# Data supplied:
== Segment start ==

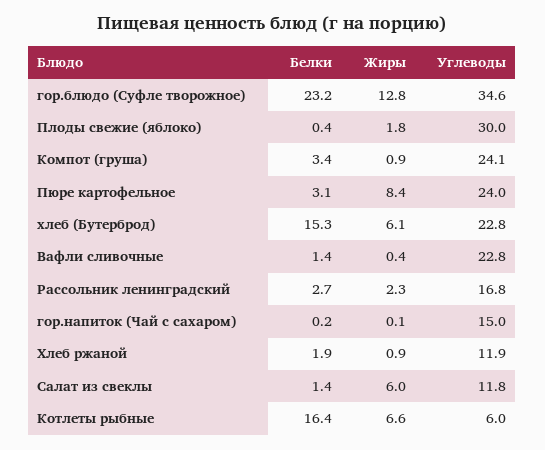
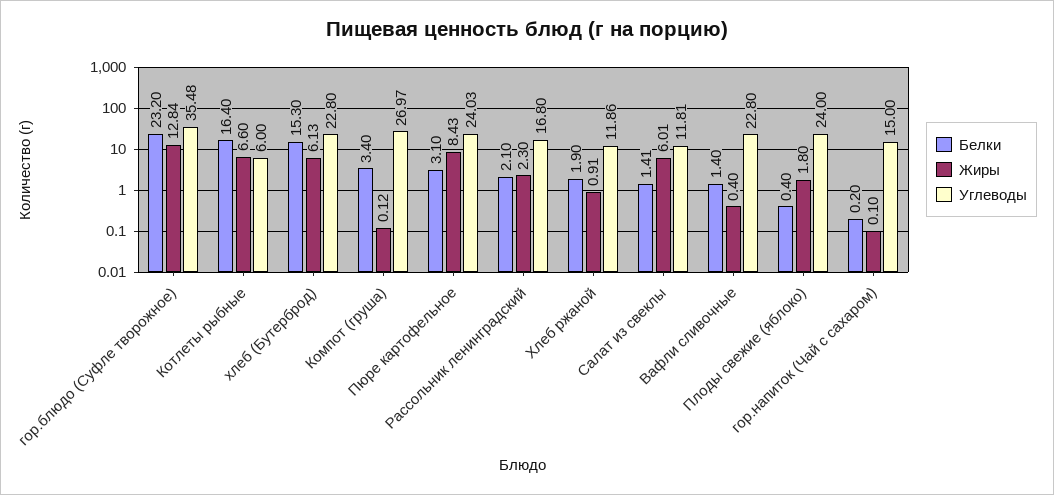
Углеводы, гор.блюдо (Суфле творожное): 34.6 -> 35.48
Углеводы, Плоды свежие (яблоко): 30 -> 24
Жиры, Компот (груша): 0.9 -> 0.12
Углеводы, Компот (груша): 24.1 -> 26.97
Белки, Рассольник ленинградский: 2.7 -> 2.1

== Segment end ==

# Problem statement:
Your answer is an exact copy of the records above, stripped of pictures.

# Finished task:
Углеводы, гор.блюдо (Суфле творожное): 34.6 -> 35.48
Углеводы, Плоды свежие (яблоко): 30 -> 24
Жиры, Компот (груша): 0.9 -> 0.12
Углеводы, Компот (груша): 24.1 -> 26.97
Белки, Рассольник ленинградский: 2.7 -> 2.1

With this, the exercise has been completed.